Barkley enjoyed one of these lucky trips on her way back from doing field work in Hawaii not too long ago. Back on campus, she asked Kris Karnauskas, a researcher in the Woods Hole Oceanographic Institution’s Geology and Geophysics Department, why her flight was so off, and the two subsequently got lost in decades worth of wind speed data and flight times between Honolulu and major West Coast cities. Long story short: There’s a strong link between those lucky flights and fluctuations in climate.
In a paper published today in Nature Climate Change, Karnauskas, Barkley, and two of their colleagues report that about 88 percent of the variability in domestic flight times is linked to variability in atmospheric circulation. This is largely thanks to a combination of El Niño events — those annoyingly irregular bouts of high Pacific Ocean temperatures — and the so-called Arctic Oscillations — winds that circulate the North Pole, periodically confining the cold arctic air to the pole or letting it escape down to the mid-latitudes.

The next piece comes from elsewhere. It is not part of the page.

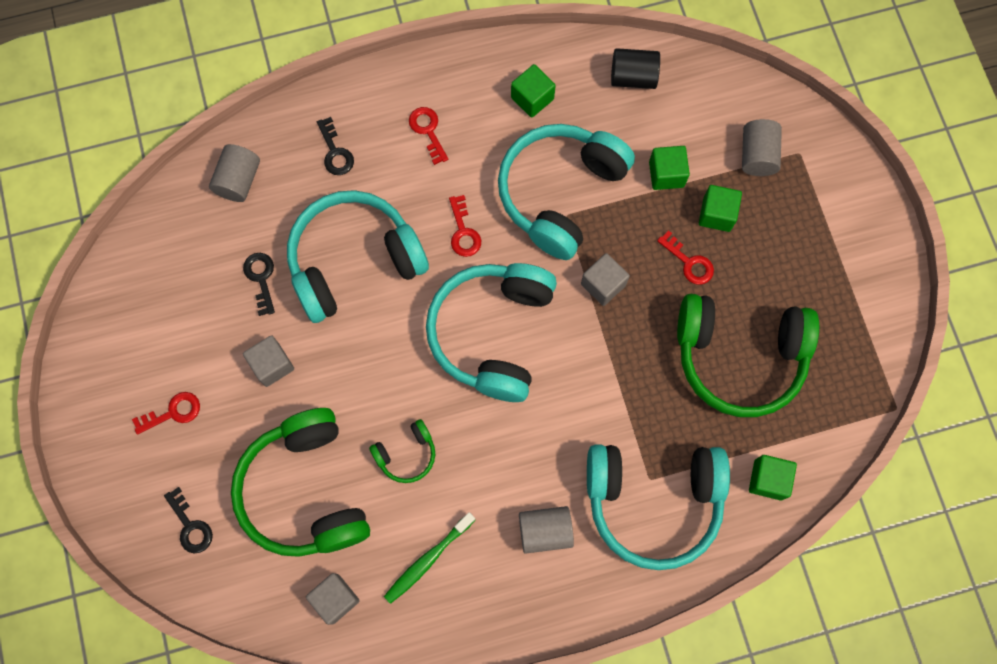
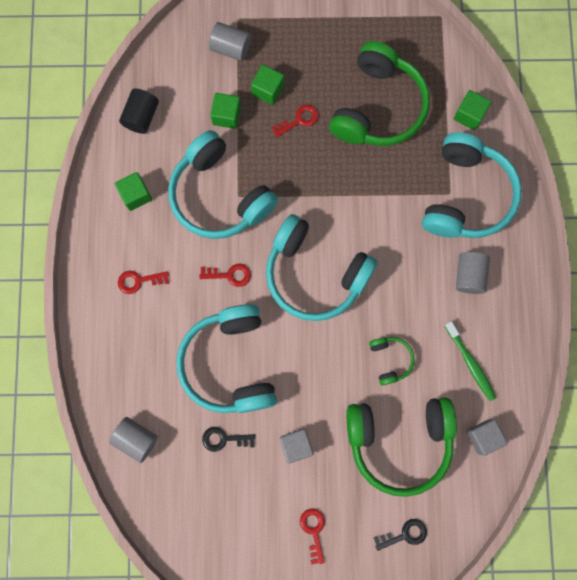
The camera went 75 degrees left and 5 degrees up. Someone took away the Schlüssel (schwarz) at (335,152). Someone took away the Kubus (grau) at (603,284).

As the climate changes, both of these atmospheric factors will likely change, meaning the average length of a flight could change, too — which, in turn, could have a real impact on climate change. (Phew, that’s a lotta “change.”) Here’re the numbers from a press release:
According to the study, there are approximately 30,000 commercial flights per day in the U.S. If the total round–trip flying time changed by an average of one minute, the amount of time commercial jets would spend in the air would change by approximately 300,000 hours per year. This translates to approximately 1 billion gallons of jet fuel, which is approximately $3 billion in fuel cost, and 10 billion kilograms of CO2 emitted, per year.

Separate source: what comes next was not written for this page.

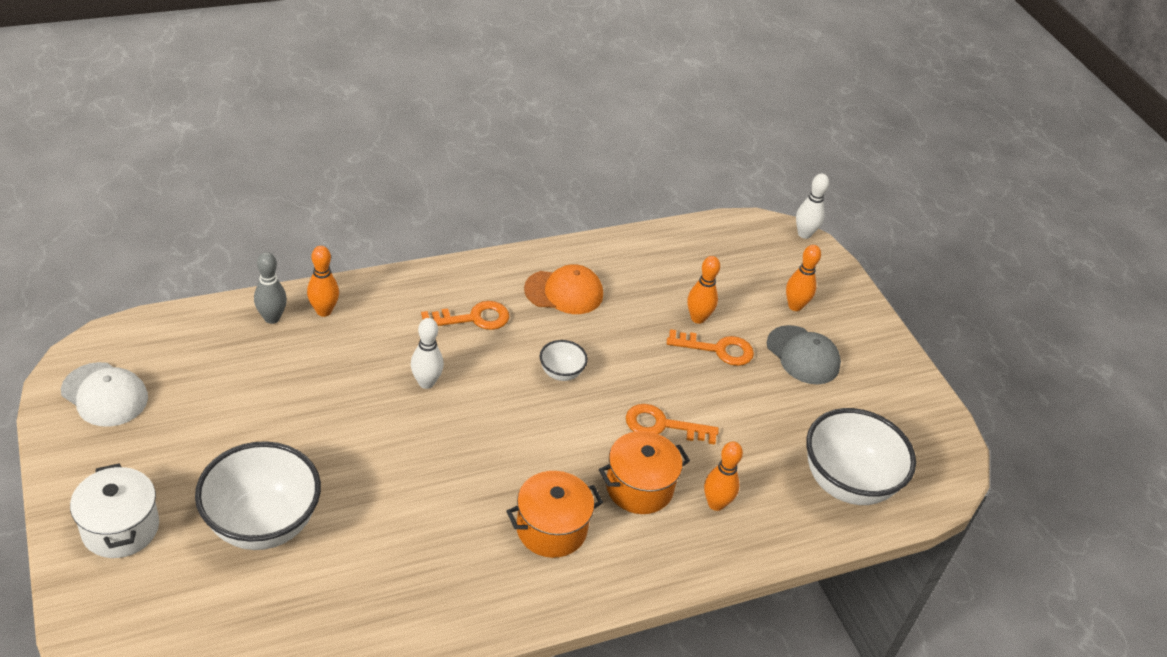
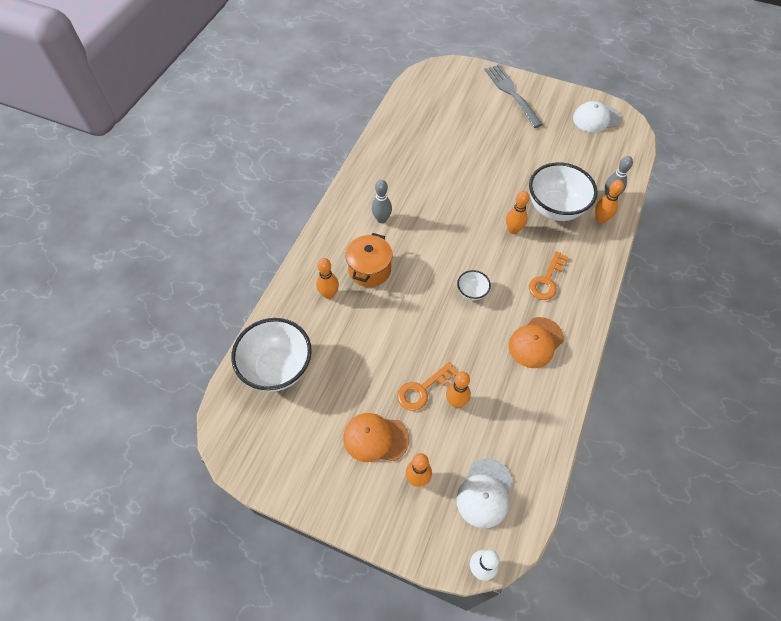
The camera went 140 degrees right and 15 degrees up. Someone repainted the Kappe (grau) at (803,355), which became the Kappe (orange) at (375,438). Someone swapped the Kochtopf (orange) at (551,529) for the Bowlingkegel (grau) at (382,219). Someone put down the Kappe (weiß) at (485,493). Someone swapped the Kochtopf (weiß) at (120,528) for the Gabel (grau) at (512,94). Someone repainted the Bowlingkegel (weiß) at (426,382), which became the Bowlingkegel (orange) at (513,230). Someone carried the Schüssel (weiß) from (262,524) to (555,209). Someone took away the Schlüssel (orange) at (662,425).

“We already know that as you add CO2 to the atmosphere and the global mean temperature rises, the wind circulation changes as well—and in less obvious ways,” says Karnauskas.
Depending on whether that change is an increase or a decrease in average flight times, this could be good news or bad news for the rest of us, climactically speaking. Karnauskas eventually wants to look at all global flights, according to the press release. In the mean time, perhaps domestic airlines should take note:
In reflecting on the findings of this project and the simple question Barkley had initially asked, Karnauskas says one of the biggest surprises is that the airline industry doesn’t seem to be aware of the flight time patterns beyond the day-to-day.
“The airline industry keeps a close eye on the day-to-day weather patterns, but they don’t seem to be addressing cycles occurring over a year or longer,” he says. “They never say, ‘Dear customer, there’s an El Niño brewing, so we’ve lengthened your estimated flight duration by 30 minutes.’ I’ve never seen that.”
Maybe you haven’t noticed, Karnauskas, but we humans aren’t the best at planning for — or even acknowledging — climate variability.